Senate President Warns Kasich May Bankrupt Ohio’s Medicaid Program
Ohio Senate President Keith Faber (R-Celina) yesterday reiterated his concern that Governor John Kasich may bankrupt the state’s Medicaid program if the Ohio Controlling Board rejects Kasich’s request to spend Obamacare funding.
“If we don’t move the [Obamacare] money from the federal funds account and authorize it to go over to the Medicaid account, Medicaid goes bankrupt,” Sen. Faber told reporters in an October 15 exchange filmed by Youngstown Vindicator reporter Marc Kovac.
Last month, the Kasich Administration submitted a Medicaid state plan amendment to the U.S. Department of Health and Human Services (HHS) requesting to expand Ohio’s Medicaid program to cover the new population set by Obamacare. HHS approved the amendment on October 10.
Gov. Kasich has not issued an executive order to enact the Obamacare expansion, but Sen. Faber suggested yesterday that Kasich would need to do so to expand eligibility.
Faber warned that if the Kasich Administration expands Medicaid and the Controlling Board refuses to appropriate Obamacare funds, ”current Medicaid recipients — you know, kids and moms and people that are currently covered under the Medicaid program — would not have services.”
“I don’t think that’s necessarily a good result, and so I would imagine the Controlling Board on Monday will give the governor authority to move [Obamacare money] from that federal line to the state line.”
A week earlier, the staunchly pro-expansion Columbus Dispatch reported that Sen. Faber had made similar comments. Dispatch reporter Jim Siegel speculated, “could GOP legislative leaders who have thus far resisted expansion argue that they are being forced to go along – or else bankrupt a system that serves 2.4 million Ohioans?”
Asked on October 15 whether he believes the Obamacare Medicaid expansion will be good for Ohio, Sen.

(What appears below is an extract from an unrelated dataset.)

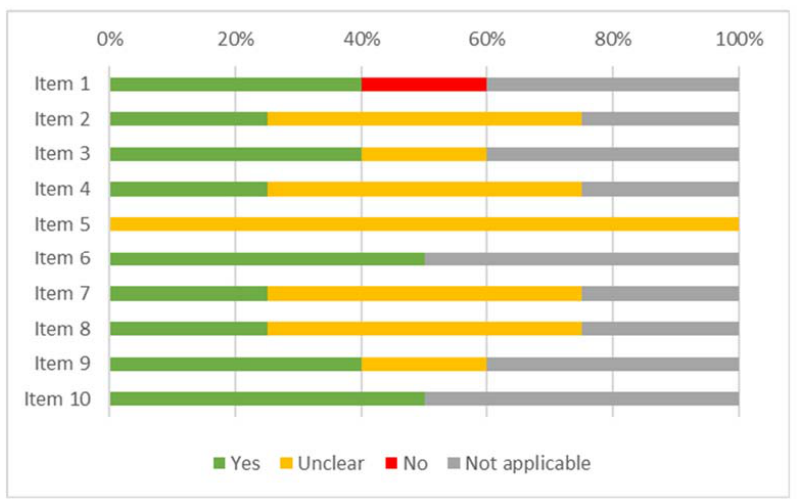
Figure 5. Summary of the critical appraisal process of the diagnostic accuracy of the studies ac ‐ cording to the JBI tools.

Faber indicated surrender to the Republican governor.
Faber said he did not plan to replace either of the two state senators who serve on the seven-member Controlling Board, and declined to say how he expects any member of the board to vote.
“I don’t know that I would’ve necessarily been a fan of expanding Medicaid, but that’s not the question anymore,” Faber told reporters. ”Now the question is how do we do Medicaid reforms that are going to make the system more efficient, more effective, and provide coverage to more people for less money.”
Asked to explain why he would “go along with” the Obamacare Medicaid expansion after months of opposition from conservatives, Faber said, “I don’t know that we’re doing the Medicaid expansion — the governor is doing the Medicaid expansion.”
Faber explained that Medicaid consumed 16.9 percent of Ohio’s budget in 1980 and 50.2 percent of the state budget this year.
“That’s a dramatic change,” Faber said. “It’s a change that’s stopping our ability to educate kids, it’s a change that’s stopping our ability to maintain our roads, it’s a change that’s stopping everything else we wanna do in Ohio to move the state forward.”
“Adding more people to that problem isn’t going to make the number less than 50.2 percent, and so we need to manage that problem through reform,” he continued.
The Obamacare Medicaid expansion is expected to increase Ohio’s annual Medicaid costs by nearly half a billion dollars by 2020, assuming DC keeps its impossible funding promises.
“I believe in legislative issues, but on this issue, the legislature’s given the governor authority a number of years ago,” Sen. Faber said. ”We tried to take that authority away in the budget; the governor used his line-item veto to keep his authority, and so I think he can do it.”
The Ohio Revised Code dictates that the Controlling Board, however, “shall take no action which does not carry out the legislative intent of the general assembly.”
In February, Gov. Kasich included the Obamacare Medicaid expansion in his biennial budget plan only to have the proposal removed by the Ohio House.
As Sen. Faber acknowledged yesterday, both houses of the legislature expressed their opposition to Medicaid expansion with budget language forbidding it.
Ohio’s major newspapers — whose editors continue to self-righteously demand billions per year in new entitlement spending — also recognize that Gov. Kasich turned to the Controlling Board because the legislature has no intention of expanding Medicaid.
With Sen. Faber now repeatedly suggesting the governor will threaten to bankrupt Ohio’s Medicaid program in order to extend eligibility to hundreds of thousands of able-bodied childless adults, John Kasich’s governing style is converging ever more rapidly with Barack Obama’s.